[Opening DATASET RECORDS section]

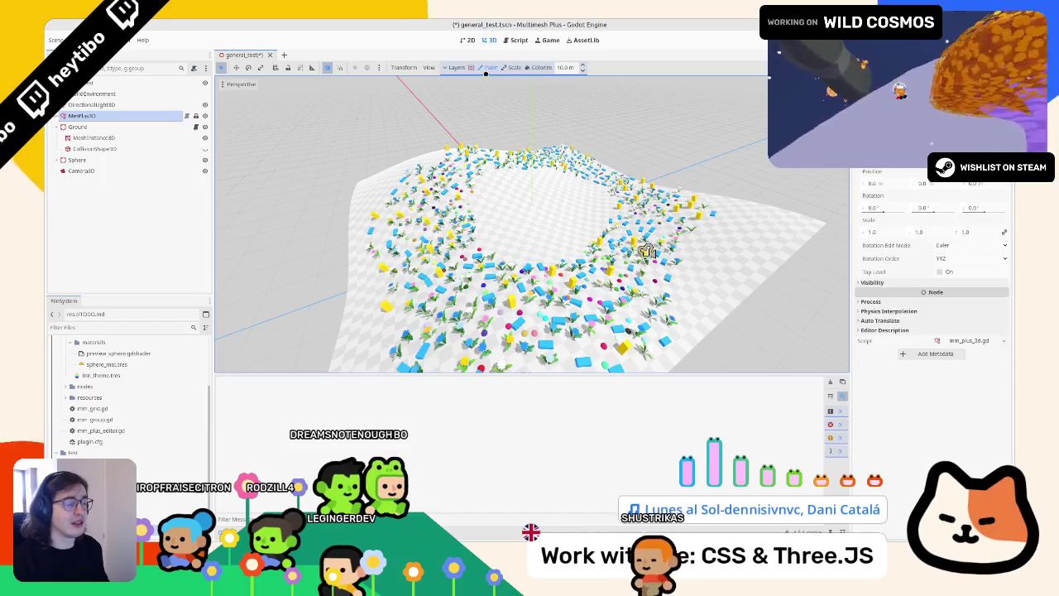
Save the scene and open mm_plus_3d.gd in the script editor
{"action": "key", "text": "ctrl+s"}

[Closing DATASET RECORDS section]
[Opening DATASET RECORDS section]

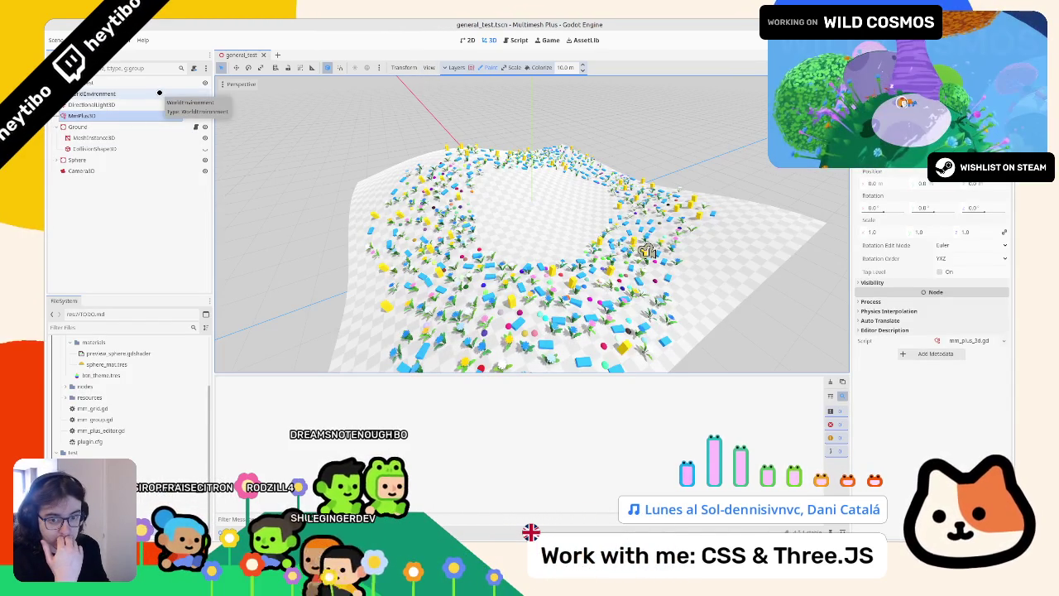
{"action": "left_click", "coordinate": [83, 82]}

[Closing DATASET RECORDS section]

- DIRECTIONS -
Your answer should be each line of the data that contains the word "action", copied as it stands.

- SOLUTION FOR THIS EXERCISE -
{"action": "key", "text": "ctrl+s"}
{"action": "left_click", "coordinate": [83, 82]}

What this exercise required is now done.